Following International Women’s Day (read our previous blog post here), it prompted discussion in the office about the role of women in tech.
Production Director Jayne Hartley is currently studying towards her Institute of Directors Certificate in Company Direction and has recently celebrated seven years with PDMS.
Jayne shares her career journey to date and her views about working as a woman in the male-dominated technology sector.
How were you brought-up to view the role of a female in the workplace?
As a young girl, I grew up believing I could be anything I wanted to be and that my gender would not hold me back. I have always been hugely ambitious and pushed hard for a career and for success. I am very fortunate to have a very supportive family which makes achieving my professional ambitions much easier.
Tell us about your early years working in the technology sector…
My first role working in technology was in 1999 as an Information Analyst at Barnet Health Authority in London where I was lucky enough to have a fantastic mentor. He guided me in selecting my postgraduate degree, which was a significant game-changer for me in terms of increasing my career opportunity but also in building my confidence to be ambitious in the male-dominated technology sector.
In 2001, I joined my first software house as a Business Analyst.
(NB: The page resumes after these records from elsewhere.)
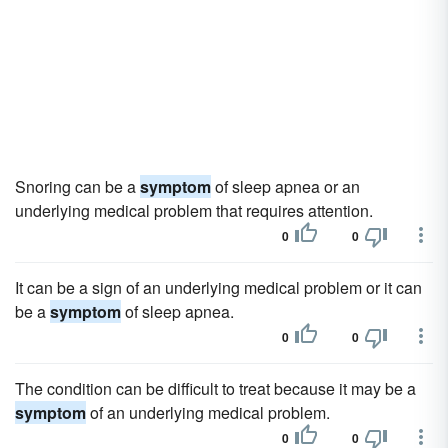
Snoring can be a
symptom
of sleep apnea or an
underlying medical problem that requires attention.
0
0
It can be a sign of an underlying medical problem or it can
be a
symptom
of sleep apnea.
0
0
The condition can be difficult to treat because it may be a
symptom
of an underlying medical problem.
0
0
This was when I noticed the difference in the roles men and women were working in. There were some highly skilled women working in business analysis and software testing roles, but almost all of the development roles were filled by men, as were the senior technical director and management positions. This was the pattern in the subsequent roles I took up in other software houses.
What changes have you seen between your first job and 2019?
Since my first job, I have seen an increase in women working at a senior level in technology companies. Many of the great business analysts and software testers I worked with in 2001 are achieving great things at a senior level. I believe, this is testament to the females of ‘Generation X‘ who have aimed high and not let their gender hold them back. It used to be that a woman would have to choose between a career or a family. My generation have wanted both professional success and family life – this has meant that workplaces and attitudes have had to change.
When I moved back home to the Isle of Man and became a mum, I did not lose any of my ambition, I knew I wanted to continue to pursue my career. However, because of my past experience, I believed to be successful I needed to be less female! I was very strict about keeping my work life and my personal life separate, I did not talk about my family when I was at work and I certainly did not feel comfortable putting a photograph of my children on my desk. I somehow thought it would give the impression of weakness or sentimentality and that it could be perceived as me not being fully committed to my career. I doubt a male colleague would ever reach that same conclusion. My eldest child was seven years old when I finally put a photograph of my family on my desk!
I now feel able and confident to talk openly in the workplace about my family, about being a mum and the challenges this brings, including running a busy work schedule, studying and also co-ordinating sleep-overs! I believe it is important that women in the workplace can be open and honest and that the environment supports this. The answer to improving the workplace for women, certainly is not women behaving more like men! The diversity and alternate perspective women can bring is vital to every business.
The technology sector is still male-dominated and to a certain extent, still lags behind gender balance. I was proud to learn that at PDMS, we are well above the industry average with 10% more female employees than the rest of the UK technology sector.
What are your hopes for women in the workplace in 2019 and beyond?
My hope for the future is that women feel comfortable to work in a job and in the sector that is right for them and their skill set. This year’s International Women’s Day focused on #balanceforbetter which strongly aligns with my values as a working female. I believe that people should be in the position they are best suited to, regardless of gender (or age, race etc.) and that women should not be appointed to positions to fill a quota. I was immensely proud to be appointed to the board at PDMS, and I know that this is based on my skills and experience, not because of my gender.